__EXERCISE REQUIREMENTS__
What you produce should be every line from the data that includes "Minuten".

__INPUT FOR THIS TASK__

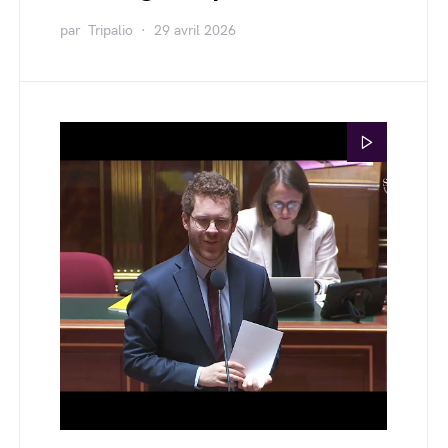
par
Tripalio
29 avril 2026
==
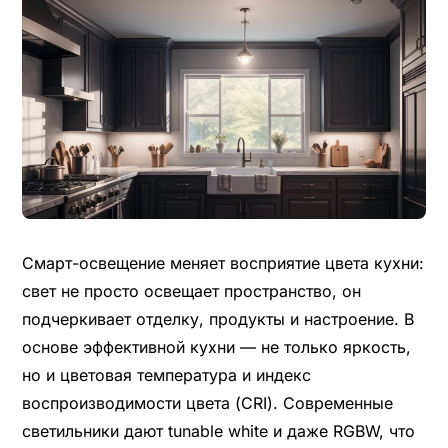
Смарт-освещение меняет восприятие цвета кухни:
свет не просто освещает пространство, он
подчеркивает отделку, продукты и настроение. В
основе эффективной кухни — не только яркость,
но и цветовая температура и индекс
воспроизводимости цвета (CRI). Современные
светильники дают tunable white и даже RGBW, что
--
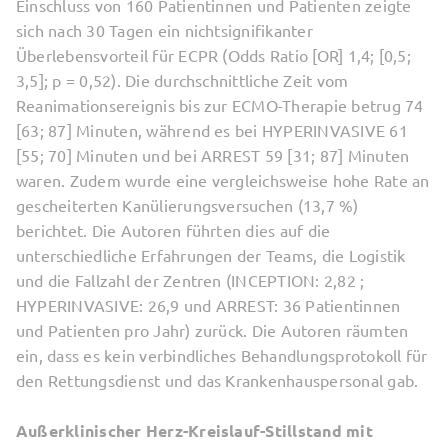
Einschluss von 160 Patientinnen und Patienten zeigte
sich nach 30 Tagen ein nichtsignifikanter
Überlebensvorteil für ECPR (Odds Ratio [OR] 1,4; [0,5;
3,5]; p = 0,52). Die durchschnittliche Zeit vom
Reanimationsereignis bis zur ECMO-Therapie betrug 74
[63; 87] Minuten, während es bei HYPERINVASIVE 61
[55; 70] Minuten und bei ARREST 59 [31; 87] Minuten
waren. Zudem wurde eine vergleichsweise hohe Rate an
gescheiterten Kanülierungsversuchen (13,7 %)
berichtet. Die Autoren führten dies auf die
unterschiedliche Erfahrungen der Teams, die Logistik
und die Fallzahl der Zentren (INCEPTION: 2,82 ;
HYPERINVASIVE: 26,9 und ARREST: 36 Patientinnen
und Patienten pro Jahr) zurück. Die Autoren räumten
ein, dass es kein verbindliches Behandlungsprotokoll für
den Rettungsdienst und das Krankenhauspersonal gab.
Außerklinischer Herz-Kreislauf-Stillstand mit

__ANSWER BOX__
[63; 87] Minuten, während es bei HYPERINVASIVE 61
[55; 70] Minuten und bei ARREST 59 [31; 87] Minuten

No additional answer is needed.